**WORK ITEM:**
From the records below, copy every line that contains the word "tile".

Stored data:
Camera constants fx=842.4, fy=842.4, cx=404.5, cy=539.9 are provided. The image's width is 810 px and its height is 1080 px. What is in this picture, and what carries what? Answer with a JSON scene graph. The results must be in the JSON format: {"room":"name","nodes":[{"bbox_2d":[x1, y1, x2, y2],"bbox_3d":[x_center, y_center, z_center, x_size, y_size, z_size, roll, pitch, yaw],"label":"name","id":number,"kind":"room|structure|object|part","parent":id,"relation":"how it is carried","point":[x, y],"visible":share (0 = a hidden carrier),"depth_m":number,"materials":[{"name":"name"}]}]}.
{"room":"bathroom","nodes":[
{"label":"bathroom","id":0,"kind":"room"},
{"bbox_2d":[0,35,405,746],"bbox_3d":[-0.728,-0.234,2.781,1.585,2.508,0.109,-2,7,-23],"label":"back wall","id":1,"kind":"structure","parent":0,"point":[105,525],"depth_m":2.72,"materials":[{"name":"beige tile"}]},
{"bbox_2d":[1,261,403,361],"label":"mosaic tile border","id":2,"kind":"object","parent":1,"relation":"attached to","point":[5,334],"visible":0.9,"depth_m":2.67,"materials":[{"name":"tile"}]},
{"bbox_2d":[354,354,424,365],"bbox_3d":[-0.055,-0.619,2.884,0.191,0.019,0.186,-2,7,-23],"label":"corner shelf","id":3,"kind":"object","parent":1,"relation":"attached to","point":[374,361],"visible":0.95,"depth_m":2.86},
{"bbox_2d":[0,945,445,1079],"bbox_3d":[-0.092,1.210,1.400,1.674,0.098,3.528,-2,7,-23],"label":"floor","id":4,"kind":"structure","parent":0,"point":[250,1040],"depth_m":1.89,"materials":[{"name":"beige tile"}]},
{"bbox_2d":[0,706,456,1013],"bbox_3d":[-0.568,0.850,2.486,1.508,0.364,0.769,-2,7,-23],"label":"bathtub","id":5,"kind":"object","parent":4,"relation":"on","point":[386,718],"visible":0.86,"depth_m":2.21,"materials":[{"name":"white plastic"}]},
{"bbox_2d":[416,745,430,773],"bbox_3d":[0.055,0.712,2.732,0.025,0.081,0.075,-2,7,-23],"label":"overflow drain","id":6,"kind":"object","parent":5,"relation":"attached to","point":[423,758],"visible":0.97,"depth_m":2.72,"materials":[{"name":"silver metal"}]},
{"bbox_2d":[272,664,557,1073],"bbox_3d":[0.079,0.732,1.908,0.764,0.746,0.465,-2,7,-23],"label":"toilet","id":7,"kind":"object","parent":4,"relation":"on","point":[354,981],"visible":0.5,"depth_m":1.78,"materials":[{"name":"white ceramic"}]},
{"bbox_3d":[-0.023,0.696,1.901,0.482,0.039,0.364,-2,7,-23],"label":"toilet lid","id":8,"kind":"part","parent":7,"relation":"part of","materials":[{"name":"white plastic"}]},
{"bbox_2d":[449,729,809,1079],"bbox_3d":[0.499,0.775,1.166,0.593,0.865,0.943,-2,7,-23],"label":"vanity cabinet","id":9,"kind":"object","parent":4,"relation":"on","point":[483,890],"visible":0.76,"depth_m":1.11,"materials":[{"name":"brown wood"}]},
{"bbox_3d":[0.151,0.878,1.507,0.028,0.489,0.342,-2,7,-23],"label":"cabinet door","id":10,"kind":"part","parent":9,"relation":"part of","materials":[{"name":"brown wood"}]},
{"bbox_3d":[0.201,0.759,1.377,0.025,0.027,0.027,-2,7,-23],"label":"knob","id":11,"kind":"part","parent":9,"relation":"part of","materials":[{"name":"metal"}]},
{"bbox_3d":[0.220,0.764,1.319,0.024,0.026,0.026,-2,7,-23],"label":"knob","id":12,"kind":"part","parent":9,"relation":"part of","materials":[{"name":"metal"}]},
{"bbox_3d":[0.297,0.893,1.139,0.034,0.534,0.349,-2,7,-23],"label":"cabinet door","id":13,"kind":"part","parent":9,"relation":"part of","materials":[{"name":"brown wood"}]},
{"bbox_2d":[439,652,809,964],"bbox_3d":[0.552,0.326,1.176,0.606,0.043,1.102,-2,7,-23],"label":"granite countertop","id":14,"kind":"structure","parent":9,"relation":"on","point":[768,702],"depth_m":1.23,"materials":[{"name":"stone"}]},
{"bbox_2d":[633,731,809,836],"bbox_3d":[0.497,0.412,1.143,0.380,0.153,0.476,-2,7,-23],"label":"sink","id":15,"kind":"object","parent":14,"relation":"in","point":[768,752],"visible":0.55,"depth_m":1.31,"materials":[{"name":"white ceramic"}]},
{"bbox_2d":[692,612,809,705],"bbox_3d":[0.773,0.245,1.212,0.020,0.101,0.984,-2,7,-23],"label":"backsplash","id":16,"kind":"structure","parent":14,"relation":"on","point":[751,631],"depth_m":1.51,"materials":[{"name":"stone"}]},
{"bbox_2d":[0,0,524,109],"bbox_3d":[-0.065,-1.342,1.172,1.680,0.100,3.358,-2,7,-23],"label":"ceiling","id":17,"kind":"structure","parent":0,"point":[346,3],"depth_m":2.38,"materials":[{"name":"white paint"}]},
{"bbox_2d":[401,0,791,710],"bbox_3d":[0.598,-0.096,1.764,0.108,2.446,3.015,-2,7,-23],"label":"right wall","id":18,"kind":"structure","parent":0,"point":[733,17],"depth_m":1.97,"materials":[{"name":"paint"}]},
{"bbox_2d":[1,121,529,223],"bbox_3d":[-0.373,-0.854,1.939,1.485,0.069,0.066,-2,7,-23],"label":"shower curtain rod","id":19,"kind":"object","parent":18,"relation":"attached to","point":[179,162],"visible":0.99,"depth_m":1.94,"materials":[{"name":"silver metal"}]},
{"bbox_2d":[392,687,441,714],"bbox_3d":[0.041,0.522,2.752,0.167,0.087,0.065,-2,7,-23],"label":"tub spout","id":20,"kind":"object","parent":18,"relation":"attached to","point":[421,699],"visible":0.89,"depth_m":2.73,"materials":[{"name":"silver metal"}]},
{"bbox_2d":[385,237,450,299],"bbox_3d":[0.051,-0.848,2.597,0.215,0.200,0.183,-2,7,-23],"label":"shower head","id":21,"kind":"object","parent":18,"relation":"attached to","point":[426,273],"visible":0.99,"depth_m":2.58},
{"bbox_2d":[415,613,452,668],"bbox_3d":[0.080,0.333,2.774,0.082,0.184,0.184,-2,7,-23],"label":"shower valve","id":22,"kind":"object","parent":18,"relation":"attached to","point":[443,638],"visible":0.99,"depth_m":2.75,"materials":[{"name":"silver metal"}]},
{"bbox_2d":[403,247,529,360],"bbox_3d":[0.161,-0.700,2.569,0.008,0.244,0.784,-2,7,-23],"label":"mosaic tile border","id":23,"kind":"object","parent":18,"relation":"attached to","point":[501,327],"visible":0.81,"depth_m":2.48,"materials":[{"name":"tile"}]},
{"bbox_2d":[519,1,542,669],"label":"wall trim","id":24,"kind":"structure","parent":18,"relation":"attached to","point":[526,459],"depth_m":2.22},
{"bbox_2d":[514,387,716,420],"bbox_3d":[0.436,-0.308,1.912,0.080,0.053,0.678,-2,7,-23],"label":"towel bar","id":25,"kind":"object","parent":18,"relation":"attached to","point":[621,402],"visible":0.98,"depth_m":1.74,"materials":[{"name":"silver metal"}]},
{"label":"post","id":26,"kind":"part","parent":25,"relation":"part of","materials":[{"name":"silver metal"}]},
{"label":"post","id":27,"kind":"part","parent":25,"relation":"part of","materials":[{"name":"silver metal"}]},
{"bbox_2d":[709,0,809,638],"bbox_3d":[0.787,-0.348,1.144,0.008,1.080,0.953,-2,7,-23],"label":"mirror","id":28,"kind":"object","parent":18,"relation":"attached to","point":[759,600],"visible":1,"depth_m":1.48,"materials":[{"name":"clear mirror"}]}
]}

**RESPONSE AREA:**
{"bbox_2d":[0,35,405,746],"bbox_3d":[-0.728,-0.234,2.781,1.585,2.508,0.109,-2,7,-23],"label":"back wall","id":1,"kind":"structure","parent":0,"point":[105,525],"depth_m":2.72,"materials":[{"name":"beige tile"}]},
{"bbox_2d":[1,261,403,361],"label":"mosaic tile border","id":2,"kind":"object","parent":1,"relation":"attached to","point":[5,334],"visible":0.9,"depth_m":2.67,"materials":[{"name":"tile"}]},
{"bbox_2d":[0,945,445,1079],"bbox_3d":[-0.092,1.210,1.400,1.674,0.098,3.528,-2,7,-23],"label":"floor","id":4,"kind":"structure","parent":0,"point":[250,1040],"depth_m":1.89,"materials":[{"name":"beige tile"}]},
{"bbox_2d":[403,247,529,360],"bbox_3d":[0.161,-0.700,2.569,0.008,0.244,0.784,-2,7,-23],"label":"mosaic tile border","id":23,"kind":"object","parent":18,"relation":"attached to","point":[501,327],"visible":0.81,"depth_m":2.48,"materials":[{"name":"tile"}]},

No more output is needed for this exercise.